Building a photography (or any other freelance business) requires considerable effort these days. You can be the best photographer, or tailor, or cake decorator around – but that is of no value if you can’t reach your market. Through this blog and other means, I have gradually built up a local presence to the point that Camberwell wedding couples now find me via Google searches. I will still very happily come back to photograph weddings, of course (20 minutes on the train!) but I will need to start building afresh over in Bromley. Still, I have celebrations to look forward to back here – next appointment at Southwark Register Office is on the 22nd of this month!

Sarah is part of the Salvation Army; I often enjoy attending (and photographing) SA events, but I have been most at home at East Street Baptist Church. East Street is where Charlie Chaplin was born. If you remember his film Easy Street, where everyone from the crook to the cops files into the mission hall and gets saved at the end, then you know East Street Baptist, at least a bit! The most glorious mix of young and old, black and white, British-born and immigrant – East Street has been my happy place over the last few years. If you want to know the secret of that racial and generational harmony, then you had better visit – or even just tune in to the YouTube channel.

My other special community has been the Open Mic night at the Joiners Arms. I get home too late for church activities midweek – but the Joiners runs late! There is a welcome and encouragement to musicians of every level of skill or incompetence. For me, singing my guts out in lament at the deaths of my dad and sister last year brought some catharsis and I found incredible support and affection in this little community. Katie shown here is just one of a number who have really cared through what has been a pretty bleak period.

Our most local local is not the Joiners, of course, but the George Canning. Regular gigs by bands like The New Immigants (shown here) have been phenomenal – pub rock like it ought to be! I am glad to count Justin (lead singer and the band’s songwriter) as a friend too – I hope to be back in Camberwell to shoot cover and promotional art for their next album.

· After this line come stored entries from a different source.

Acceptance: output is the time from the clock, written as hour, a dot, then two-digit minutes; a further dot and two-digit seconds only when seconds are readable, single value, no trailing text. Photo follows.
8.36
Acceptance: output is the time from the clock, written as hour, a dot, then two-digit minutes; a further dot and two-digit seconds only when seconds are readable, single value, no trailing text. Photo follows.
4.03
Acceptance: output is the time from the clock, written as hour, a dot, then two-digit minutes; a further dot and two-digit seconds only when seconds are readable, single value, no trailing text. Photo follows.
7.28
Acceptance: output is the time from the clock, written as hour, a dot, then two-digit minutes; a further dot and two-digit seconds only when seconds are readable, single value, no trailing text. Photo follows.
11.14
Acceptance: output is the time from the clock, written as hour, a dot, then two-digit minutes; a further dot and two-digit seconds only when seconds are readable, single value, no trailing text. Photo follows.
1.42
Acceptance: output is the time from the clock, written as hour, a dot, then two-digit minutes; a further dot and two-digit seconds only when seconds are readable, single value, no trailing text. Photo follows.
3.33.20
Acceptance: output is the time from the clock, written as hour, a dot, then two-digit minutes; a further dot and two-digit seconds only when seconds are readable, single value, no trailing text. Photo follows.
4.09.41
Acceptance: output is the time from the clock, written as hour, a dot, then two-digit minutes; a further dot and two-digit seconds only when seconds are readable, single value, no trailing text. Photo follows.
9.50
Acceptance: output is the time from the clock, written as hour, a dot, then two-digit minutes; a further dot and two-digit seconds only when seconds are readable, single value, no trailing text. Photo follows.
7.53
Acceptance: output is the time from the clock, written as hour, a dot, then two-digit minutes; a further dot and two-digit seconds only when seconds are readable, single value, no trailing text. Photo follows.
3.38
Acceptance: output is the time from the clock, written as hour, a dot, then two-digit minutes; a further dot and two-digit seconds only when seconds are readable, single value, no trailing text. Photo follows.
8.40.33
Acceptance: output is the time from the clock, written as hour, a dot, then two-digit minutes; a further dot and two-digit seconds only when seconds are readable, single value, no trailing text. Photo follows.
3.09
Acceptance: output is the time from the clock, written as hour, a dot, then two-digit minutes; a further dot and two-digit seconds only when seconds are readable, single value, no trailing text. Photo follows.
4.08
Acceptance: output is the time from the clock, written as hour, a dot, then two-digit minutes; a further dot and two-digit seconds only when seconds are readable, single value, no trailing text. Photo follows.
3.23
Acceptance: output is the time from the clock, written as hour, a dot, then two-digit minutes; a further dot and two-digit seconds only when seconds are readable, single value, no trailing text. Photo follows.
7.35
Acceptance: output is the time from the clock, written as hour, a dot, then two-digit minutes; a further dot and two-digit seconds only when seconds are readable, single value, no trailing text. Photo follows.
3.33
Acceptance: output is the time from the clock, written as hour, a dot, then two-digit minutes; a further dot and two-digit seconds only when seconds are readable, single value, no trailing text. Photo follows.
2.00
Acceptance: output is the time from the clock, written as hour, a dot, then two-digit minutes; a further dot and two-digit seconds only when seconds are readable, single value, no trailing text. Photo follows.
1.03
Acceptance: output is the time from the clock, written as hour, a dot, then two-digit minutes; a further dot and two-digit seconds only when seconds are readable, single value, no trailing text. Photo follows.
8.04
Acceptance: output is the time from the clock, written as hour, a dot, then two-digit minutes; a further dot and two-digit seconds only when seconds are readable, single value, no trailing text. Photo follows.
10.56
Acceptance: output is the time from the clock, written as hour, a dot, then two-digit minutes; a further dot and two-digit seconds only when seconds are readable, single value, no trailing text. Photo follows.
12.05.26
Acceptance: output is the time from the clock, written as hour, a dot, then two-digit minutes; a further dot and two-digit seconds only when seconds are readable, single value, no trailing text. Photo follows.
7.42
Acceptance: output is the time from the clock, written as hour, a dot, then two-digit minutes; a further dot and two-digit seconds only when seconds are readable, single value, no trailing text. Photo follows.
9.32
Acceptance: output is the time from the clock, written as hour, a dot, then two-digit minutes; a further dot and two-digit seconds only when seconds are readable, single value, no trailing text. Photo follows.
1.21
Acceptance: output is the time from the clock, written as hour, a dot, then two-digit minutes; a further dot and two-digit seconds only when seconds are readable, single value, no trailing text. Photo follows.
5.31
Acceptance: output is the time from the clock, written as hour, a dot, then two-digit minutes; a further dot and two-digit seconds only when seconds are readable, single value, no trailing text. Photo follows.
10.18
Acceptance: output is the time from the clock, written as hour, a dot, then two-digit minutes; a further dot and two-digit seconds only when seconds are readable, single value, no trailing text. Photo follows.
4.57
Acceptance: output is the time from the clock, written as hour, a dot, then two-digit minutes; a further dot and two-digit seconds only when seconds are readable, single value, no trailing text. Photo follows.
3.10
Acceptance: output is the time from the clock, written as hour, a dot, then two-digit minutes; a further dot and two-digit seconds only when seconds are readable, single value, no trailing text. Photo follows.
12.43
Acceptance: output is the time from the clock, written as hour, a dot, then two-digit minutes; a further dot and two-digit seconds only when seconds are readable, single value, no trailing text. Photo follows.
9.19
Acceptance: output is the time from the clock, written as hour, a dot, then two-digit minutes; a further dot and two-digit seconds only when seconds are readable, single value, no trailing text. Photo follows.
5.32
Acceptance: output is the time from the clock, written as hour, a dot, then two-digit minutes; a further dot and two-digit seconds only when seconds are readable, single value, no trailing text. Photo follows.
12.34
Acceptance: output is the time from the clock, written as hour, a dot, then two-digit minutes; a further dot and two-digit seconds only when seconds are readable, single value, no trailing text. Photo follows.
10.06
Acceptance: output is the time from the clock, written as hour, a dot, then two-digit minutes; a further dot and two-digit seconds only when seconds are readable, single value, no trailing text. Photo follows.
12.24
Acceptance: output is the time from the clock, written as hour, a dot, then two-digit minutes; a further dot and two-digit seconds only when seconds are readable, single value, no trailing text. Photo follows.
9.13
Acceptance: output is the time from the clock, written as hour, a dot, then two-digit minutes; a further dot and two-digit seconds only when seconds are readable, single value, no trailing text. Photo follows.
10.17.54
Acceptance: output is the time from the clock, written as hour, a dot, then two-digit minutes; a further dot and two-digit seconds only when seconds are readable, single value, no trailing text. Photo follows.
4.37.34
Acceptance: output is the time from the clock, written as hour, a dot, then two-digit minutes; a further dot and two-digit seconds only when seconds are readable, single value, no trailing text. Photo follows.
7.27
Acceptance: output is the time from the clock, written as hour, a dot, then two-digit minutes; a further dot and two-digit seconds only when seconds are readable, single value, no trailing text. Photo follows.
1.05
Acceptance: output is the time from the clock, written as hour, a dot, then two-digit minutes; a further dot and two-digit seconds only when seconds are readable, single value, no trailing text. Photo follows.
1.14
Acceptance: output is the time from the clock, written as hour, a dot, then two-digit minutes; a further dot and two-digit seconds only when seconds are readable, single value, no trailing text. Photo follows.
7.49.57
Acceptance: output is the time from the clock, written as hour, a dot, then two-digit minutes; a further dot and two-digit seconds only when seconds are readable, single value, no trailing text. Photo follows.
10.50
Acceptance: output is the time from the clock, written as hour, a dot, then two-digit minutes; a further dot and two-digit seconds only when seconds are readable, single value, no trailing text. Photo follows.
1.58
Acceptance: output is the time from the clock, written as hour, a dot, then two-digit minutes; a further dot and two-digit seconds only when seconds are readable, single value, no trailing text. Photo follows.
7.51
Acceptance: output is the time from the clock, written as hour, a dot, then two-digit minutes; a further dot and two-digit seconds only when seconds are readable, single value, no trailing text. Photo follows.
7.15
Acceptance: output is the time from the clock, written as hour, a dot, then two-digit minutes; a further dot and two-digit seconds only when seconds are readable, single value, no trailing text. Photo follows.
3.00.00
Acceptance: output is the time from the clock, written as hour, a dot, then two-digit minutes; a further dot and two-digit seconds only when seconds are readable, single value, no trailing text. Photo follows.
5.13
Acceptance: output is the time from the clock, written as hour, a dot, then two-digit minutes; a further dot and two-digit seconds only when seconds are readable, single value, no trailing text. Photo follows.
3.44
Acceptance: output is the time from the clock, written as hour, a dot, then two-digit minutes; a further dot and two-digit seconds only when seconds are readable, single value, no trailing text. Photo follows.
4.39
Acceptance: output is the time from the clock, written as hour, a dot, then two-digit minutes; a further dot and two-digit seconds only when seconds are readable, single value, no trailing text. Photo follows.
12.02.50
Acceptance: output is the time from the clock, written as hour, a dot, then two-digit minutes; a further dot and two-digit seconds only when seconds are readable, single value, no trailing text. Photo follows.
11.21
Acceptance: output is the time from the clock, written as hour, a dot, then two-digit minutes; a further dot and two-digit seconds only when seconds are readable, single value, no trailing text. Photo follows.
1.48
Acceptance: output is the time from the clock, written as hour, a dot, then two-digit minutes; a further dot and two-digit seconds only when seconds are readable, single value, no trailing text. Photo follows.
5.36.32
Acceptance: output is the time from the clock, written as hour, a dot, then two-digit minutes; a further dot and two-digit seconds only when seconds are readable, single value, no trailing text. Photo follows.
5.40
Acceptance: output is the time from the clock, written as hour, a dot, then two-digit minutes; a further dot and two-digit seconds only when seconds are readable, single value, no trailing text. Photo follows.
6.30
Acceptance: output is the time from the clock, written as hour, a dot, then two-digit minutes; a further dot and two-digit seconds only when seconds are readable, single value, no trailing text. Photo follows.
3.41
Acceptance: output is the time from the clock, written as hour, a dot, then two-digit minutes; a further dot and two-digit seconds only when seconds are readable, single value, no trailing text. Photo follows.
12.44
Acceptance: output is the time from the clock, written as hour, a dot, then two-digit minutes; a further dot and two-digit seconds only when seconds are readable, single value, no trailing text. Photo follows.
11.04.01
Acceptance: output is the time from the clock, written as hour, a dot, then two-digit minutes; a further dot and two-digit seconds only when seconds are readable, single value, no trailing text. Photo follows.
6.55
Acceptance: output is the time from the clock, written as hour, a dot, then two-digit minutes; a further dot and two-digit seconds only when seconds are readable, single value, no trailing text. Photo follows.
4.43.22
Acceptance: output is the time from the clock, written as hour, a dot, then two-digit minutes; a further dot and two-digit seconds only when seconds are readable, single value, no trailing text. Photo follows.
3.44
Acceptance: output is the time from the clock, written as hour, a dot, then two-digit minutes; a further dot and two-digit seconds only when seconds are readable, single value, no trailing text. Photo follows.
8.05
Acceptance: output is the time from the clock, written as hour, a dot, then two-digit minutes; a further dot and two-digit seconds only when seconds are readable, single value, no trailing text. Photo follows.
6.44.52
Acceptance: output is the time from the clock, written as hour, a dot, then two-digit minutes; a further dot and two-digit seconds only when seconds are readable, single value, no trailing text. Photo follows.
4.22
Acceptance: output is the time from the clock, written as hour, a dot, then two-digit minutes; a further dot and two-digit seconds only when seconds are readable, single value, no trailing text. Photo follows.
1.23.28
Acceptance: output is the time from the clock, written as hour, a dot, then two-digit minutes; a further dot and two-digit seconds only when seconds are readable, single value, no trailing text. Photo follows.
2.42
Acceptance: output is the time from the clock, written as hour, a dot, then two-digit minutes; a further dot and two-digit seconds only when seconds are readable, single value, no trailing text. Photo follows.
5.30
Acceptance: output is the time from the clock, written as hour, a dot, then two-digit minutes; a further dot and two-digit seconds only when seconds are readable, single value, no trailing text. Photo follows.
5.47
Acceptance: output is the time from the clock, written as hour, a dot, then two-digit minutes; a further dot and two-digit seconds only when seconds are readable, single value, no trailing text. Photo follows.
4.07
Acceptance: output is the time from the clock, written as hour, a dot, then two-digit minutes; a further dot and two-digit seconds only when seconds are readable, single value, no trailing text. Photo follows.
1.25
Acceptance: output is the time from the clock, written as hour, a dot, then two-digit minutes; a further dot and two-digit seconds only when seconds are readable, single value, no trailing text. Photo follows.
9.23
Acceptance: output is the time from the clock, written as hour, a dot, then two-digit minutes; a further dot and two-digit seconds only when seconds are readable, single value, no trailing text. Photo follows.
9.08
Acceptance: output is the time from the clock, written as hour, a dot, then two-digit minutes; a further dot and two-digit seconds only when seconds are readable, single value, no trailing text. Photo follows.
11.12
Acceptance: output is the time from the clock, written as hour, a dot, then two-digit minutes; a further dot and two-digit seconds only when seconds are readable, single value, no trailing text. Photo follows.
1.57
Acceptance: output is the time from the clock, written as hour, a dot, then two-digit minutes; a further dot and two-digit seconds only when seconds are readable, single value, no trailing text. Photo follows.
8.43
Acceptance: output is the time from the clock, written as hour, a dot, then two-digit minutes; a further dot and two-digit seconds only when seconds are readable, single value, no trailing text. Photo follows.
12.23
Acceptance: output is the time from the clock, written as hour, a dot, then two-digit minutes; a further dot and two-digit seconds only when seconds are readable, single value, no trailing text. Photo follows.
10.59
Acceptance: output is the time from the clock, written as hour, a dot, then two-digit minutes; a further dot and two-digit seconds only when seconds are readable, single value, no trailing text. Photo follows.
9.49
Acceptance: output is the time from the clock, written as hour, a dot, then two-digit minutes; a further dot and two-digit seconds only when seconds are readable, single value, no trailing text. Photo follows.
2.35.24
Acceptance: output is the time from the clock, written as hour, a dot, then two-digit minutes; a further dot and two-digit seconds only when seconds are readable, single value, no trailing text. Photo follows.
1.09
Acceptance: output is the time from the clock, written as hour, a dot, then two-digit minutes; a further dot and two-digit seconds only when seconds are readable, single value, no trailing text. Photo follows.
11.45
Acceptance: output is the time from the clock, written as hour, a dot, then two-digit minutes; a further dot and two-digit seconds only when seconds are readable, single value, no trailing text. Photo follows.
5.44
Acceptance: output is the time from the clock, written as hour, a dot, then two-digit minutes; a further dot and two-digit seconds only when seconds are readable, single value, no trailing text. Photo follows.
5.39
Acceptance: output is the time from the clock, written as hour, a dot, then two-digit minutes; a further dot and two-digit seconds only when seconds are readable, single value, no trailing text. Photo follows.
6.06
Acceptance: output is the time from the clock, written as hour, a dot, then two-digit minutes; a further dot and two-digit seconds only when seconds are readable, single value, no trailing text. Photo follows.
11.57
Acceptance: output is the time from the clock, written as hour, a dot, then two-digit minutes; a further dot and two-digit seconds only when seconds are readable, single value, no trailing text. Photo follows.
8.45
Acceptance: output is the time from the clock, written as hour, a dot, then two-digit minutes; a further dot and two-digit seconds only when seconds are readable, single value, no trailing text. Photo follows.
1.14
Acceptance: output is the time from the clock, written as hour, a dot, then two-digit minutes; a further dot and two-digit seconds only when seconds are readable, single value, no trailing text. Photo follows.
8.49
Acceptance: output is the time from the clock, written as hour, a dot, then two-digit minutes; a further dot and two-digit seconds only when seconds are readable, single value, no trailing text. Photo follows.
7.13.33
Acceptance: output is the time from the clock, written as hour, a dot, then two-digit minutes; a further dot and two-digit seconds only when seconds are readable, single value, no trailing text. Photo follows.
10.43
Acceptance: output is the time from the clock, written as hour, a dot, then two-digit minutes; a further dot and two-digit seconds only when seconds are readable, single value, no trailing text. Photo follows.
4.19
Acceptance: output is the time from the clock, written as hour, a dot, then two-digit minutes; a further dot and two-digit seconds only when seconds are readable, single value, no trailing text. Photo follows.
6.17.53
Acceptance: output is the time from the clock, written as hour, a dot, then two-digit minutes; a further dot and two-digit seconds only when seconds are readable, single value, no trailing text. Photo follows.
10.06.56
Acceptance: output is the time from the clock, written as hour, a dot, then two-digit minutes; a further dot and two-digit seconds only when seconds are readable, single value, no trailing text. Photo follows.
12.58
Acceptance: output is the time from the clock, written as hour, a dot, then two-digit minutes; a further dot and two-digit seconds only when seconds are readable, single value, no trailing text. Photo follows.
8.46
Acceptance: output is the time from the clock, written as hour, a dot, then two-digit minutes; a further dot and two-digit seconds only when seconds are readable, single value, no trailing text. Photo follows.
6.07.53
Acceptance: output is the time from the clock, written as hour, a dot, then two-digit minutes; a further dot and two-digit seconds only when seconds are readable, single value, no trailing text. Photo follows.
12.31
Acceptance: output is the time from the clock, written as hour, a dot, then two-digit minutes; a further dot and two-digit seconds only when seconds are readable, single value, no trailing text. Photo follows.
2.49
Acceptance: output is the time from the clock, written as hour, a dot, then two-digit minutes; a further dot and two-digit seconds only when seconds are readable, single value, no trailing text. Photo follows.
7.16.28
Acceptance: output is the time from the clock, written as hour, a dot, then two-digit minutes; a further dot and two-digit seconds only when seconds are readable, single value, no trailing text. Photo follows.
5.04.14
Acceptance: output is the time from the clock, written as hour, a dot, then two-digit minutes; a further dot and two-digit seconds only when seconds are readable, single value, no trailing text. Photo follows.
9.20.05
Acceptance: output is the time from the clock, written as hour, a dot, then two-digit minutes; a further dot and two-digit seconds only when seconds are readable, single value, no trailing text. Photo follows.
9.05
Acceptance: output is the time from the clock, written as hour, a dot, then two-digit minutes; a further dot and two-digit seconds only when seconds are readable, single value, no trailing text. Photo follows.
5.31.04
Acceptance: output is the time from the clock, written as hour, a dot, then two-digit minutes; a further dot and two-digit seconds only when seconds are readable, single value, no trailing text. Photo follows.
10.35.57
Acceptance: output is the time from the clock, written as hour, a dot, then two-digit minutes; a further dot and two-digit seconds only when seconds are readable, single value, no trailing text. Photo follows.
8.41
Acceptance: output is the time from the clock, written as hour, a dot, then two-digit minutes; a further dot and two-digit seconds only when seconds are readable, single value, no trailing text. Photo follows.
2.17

Of course, being part of a community is about more than just those set pieces like Open Mics and church meetings. It is about neighbours and bumping into the same people at the bus stop or on the Denmark Hill platform. It is about recognising the ladies at the Sainsbury checkout, knowing the cafe and restaurant people, and building a friendship with the guys who cut your hair – no one flames my ears who ISN’T a friend, I can tell you!

Here is a salute to just some things I am going to miss as a local. You can come back – but it isn’t the same as living here.

Outside the Joiners 

Ersen Eray of Refined Male Grooming

Life ticks to the rhythm of 176, 40, 185, 484

RMG itself – closed during lockdown!

Instantly recognisable to any Camberwellian!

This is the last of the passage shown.